The cost of this algorithm is dramatically increased latency, though. The increased latency would then require that the algorithm caches significantly more pixel+sample data on chip (LS), otherwise there'd be no latency hiding. Memory latency could be extremely nasty on Cell (hundreds of cycles) and depending on the throughput of the raster output stage, this could lead to the cache consuming a huge chunk of LS. But, anyway, it's still a reasonably streamable algorithm.

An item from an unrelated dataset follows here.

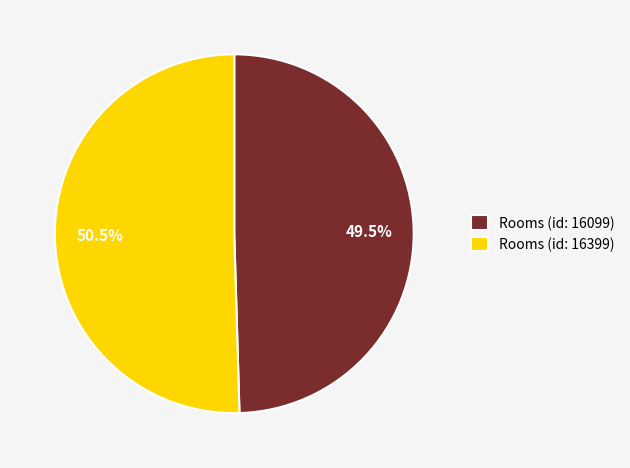

Which category has the biggest portion of the pie?

Rooms (id: 16399)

I'm not sure what the burst size in XDR is. In DDR you tile the memory organisation of AA samples so that the "bandwidth heavy" conventional MSAA technique spreads the loads across all the channels (acting in parallel) of the memory system whilst also filling-up the burst size of the memory. In other words, the bandwidth costs are ameliorated by the fact it's cheaper to make one medium-sized access (to all four channels of memory) rather than 2 or more small accesses (to one channel each at a time). Since DDR doesn't support a "small access" ("one-pixel") it's not easy to compare a Cell-XDR software AA algorithm's bandwidth savings against a GPU's ROP-GDDR3 hardware AA. In other words, the patent could well be a solution that's specific to Cell-XDR and I'm guessing it's one that wouldn't perform well implemented as ROP-GDDR3.

Anyway, I only browsed key chunks of the patent, so apologies if I've missed something.

Jawed
 
This sounds exactly like Matrox' FAA implementation, how the hell did Sony get a patent on this ?

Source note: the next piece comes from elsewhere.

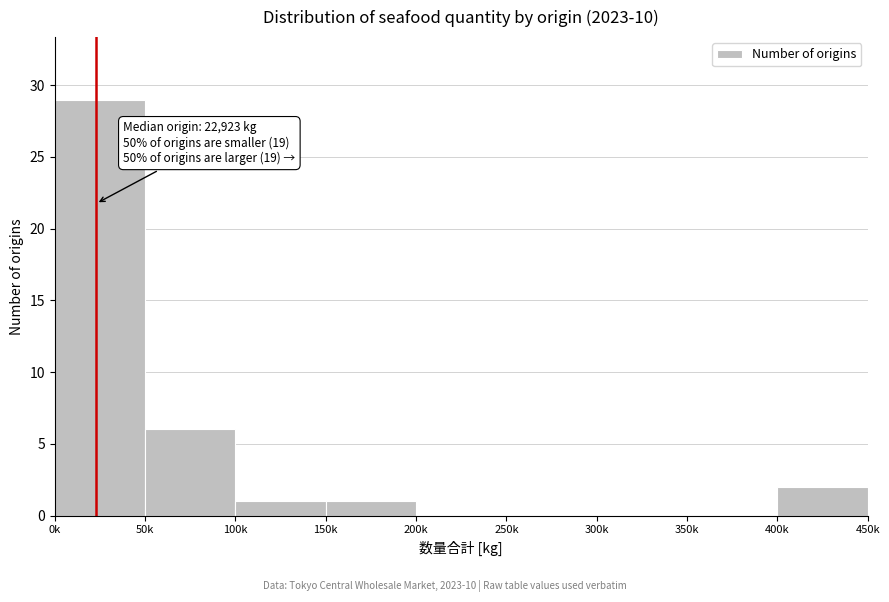

Reading left to right, list all the values displayed in this chart.

0k=29	50k=6	100k=1	150k=1	200k=0	250k=0	300k=0	350k=0	400k=2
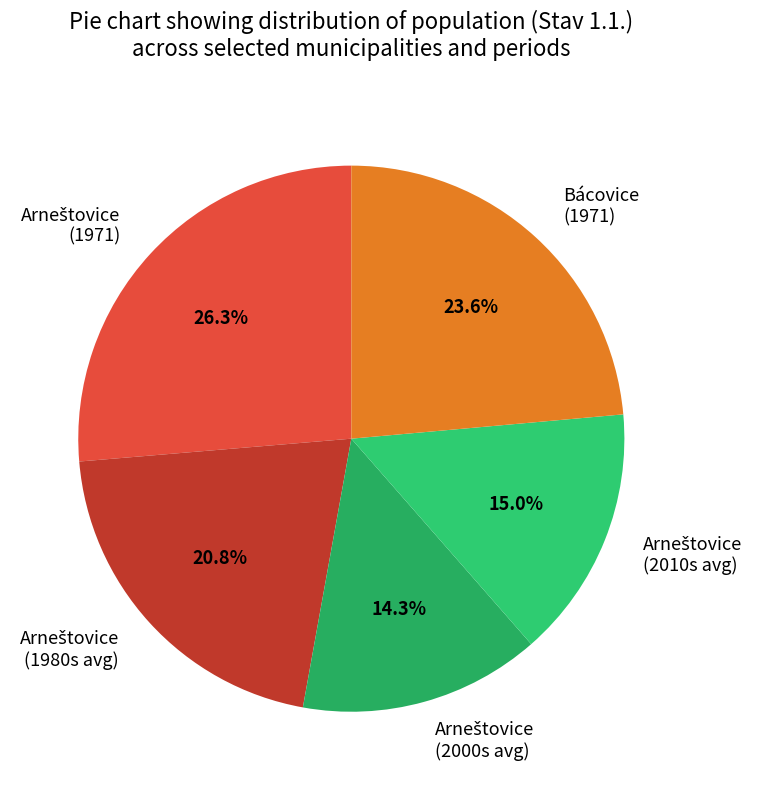

Does Bácovice (1971) represent more than half of the total?

No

Doesn't solve AA for intersecting tris.

Cheers
 
Titanio said:
The patent isn't even from SCE specifically. This could relate to any Sony product that uses framebuffers and/or AA (or indeed, none at all) - it's not necessarily got anything to do with their game systems.
I appreciate that, but where else are Sony likely to want edge antialiasing of rendered triangles? Are their new TVs going for a 3D rendered interface? ;)
 
Shifty Geezer said:
I appreciate that, but where else are Sony likely to want edge antialiasing of rendered triangles? Are their new TVs going for a 3D rendered interface? ;)

Could'nt it be used to remove jaggies from interlaced video??

Sort of a Video scaler?
 
Says a guy who's been registered for all of a month...

And in this case he's linked to a patent. That's not making things up, unless he submitted that patent himself in Sony's name ;)
 
Shifty Geezer said:
Says a guy who's been registered for all of a month...

And in this case he's linked to a patent. That's not making things up, unless he submitted that patent himself in Sony's name ;)

Just another troll, or someone from here with a fun second login, don't bother.
 
Gubbi said:
This sounds exactly like Matrox' FAA implementation, how the hell did Sony get a patent on this ?

Doesn't solve AA for intersecting tris.

Cheers
That's what I got from reading the summary as well.